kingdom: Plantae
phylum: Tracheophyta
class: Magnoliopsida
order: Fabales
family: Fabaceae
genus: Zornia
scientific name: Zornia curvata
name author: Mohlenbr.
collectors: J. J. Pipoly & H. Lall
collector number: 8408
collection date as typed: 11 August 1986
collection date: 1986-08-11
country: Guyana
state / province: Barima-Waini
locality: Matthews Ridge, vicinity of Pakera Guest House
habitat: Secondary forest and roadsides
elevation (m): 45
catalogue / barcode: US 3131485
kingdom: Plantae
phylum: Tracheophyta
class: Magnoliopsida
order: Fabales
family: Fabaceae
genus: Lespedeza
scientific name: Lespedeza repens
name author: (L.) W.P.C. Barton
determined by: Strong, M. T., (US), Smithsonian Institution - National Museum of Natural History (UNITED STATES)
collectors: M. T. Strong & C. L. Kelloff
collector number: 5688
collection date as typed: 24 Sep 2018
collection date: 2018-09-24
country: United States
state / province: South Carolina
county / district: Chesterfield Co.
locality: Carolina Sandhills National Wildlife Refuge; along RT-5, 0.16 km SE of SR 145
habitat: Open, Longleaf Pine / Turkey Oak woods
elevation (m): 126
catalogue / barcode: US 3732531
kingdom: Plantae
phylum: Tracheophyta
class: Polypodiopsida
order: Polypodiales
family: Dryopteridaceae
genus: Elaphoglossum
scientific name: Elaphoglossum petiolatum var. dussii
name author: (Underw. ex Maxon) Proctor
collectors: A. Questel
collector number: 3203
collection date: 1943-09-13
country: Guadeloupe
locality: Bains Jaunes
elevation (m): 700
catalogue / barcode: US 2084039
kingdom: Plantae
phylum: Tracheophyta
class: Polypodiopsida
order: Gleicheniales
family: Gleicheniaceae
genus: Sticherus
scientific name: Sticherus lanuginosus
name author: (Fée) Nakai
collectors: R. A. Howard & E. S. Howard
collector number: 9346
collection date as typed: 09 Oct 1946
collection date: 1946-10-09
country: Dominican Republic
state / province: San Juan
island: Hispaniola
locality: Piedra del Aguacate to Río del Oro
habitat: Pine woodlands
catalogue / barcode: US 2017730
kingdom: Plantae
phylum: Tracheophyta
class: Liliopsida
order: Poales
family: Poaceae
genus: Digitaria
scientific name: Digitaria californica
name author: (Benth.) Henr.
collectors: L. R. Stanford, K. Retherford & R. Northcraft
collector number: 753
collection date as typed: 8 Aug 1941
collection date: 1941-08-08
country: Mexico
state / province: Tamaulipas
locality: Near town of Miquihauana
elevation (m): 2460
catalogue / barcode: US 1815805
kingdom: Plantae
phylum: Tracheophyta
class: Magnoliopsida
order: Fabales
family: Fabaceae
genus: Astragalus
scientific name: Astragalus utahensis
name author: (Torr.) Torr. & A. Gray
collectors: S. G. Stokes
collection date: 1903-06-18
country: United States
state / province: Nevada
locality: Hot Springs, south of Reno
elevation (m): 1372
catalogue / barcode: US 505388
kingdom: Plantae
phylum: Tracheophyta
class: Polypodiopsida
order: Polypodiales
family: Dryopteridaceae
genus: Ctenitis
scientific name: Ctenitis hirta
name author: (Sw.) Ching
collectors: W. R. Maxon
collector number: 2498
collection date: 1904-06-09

> PROBLEM DESCRIPTION:
Put every line of the items above into a JSON list of strings, one string per line, with blank lines left out.

> THE REPLY:
[
  "kingdom: Plantae",
  "phylum: Tracheophyta",
  "class: Magnoliopsida",
  "order: Fabales",
  "family: Fabaceae",
  "genus: Zornia",
  "scientific name: Zornia curvata",
  "name author: Mohlenbr.",
  "collectors: J. J. Pipoly & H. Lall",
  "collector number: 8408",
  "collection date as typed: 11 August 1986",
  "collection date: 1986-08-11",
  "country: Guyana",
  "state / province: Barima-Waini",
  "locality: Matthews Ridge, vicinity of Pakera Guest House",
  "habitat: Secondary forest and roadsides",
  "elevation (m): 45",
  "catalogue / barcode: US 3131485",
  "kingdom: Plantae",
  "phylum: Tracheophyta",
  "class: Magnoliopsida",
  "order: Fabales",
  "family: Fabaceae",
  "genus: Lespedeza",
  "scientific name: Lespedeza repens",
  "name author: (L.) W.P.C. Barton",
  "determined by: Strong, M. T., (US), Smithsonian Institution - National Museum of Natural History (UNITED STATES)",
  "collectors: M. T. Strong & C. L. Kelloff",
  "collector number: 5688",
  "collection date as typed: 24 Sep 2018",
  "collection date: 2018-09-24",
  "country: United States",
  "state / province: South Carolina",
  "county / district: Chesterfield Co.",
  "locality: Carolina Sandhills National Wildlife Refuge; along RT-5, 0.16 km SE of SR 145",
  "habitat: Open, Longleaf Pine / Turkey Oak woods",
  "elevation (m): 126",
  "catalogue / barcode: US 3732531",
  "kingdom: Plantae",
  "phylum: Tracheophyta",
  "class: Polypodiopsida",
  "order: Polypodiales",
  "family: Dryopteridaceae",
  "genus: Elaphoglossum",
  "scientific name: Elaphoglossum petiolatum var. dussii",
  "name author: (Underw. ex Maxon) Proctor",
  "collectors: A. Questel",
  "collector number: 3203",
  "collection date: 1943-09-13",
  "country: Guadeloupe",
  "locality: Bains Jaunes",
  "elevation (m): 700",
  "catalogue / barcode: US 2084039",
  "kingdom: Plantae",
  "phylum: Tracheophyta",
  "class: Polypodiopsida",
  "order: Gleicheniales",
  "family: Gleicheniaceae",
  "genus: Sticherus",
  "scientific name: Sticherus lanuginosus",
  "name author: (Fée) Nakai",
  "collectors: R. A. Howard & E. S. Howard",
  "collector number: 9346",
  "collection date as typed: 09 Oct 1946",
  "collection date: 1946-10-09",
  "country: Dominican Republic",
  "state / province: San Juan",
  "island: Hispaniola",
  "locality: Piedra del Aguacate to Río del Oro",
  "habitat: Pine woodlands",
  "catalogue / barcode: US 2017730",
  "kingdom: Plantae",
  "phylum: Tracheophyta",
  "class: Liliopsida",
  "order: Poales",
  "family: Poaceae",
  "genus: Digitaria",
  "scientific name: Digitaria californica",
  "name author: (Benth.) Henr.",
  "collectors: L. R. Stanford, K. Retherford & R. Northcraft",
  "collector number: 753",
  "collection date as typed: 8 Aug 1941",
  "collection date: 1941-08-08",
  "country: Mexico",
  "state / province: Tamaulipas",
  "locality: Near town of Miquihauana",
  "elevation (m): 2460",
  "catalogue / barcode: US 1815805",
  "kingdom: Plantae",
  "phylum: Tracheophyta",
  "class: Magnoliopsida",
  "order: Fabales",
  "family: Fabaceae",
  "genus: Astragalus",
  "scientific name: Astragalus utahensis",
  "name author: (Torr.) Torr. & A. Gray",
  "collectors: S. G. Stokes",
  "collection date: 1903-06-18",
  "country: United States",
  "state / province: Nevada",
  "locality: Hot Springs, south of Reno",
  "elevation (m): 1372",
  "catalogue / barcode: US 505388",
  "kingdom: Plantae",
  "phylum: Tracheophyta",
  "class: Polypodiopsida",
  "order: Polypodiales",
  "family: Dryopteridaceae",
  "genus: Ctenitis",
  "scientific name: Ctenitis hirta",
  "name author: (Sw.) Ching",
  "collectors: W. R. Maxon",
  "collector number: 2498",
  "collection date: 1904-06-09"
]